Print out the data exactly, keeping every image out of it.

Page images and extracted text

=-=-=-=-=

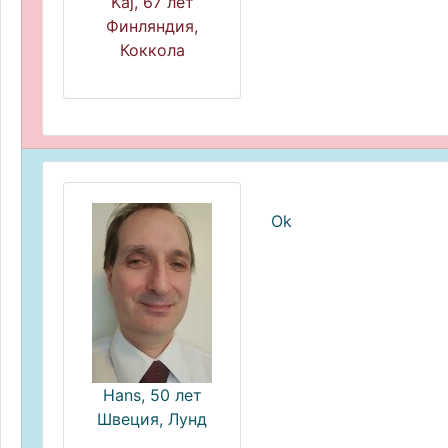
Kaj, 67 лет
Финляндия,
Коккола
Ok
Hans, 50 лет
Швеция, Лунд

=-=-=-=-=

*Solution to the problem:*
Kaj, 67 лет
Финляндия,
Коккола
Ok
Hans, 50 лет
Швеция, Лунд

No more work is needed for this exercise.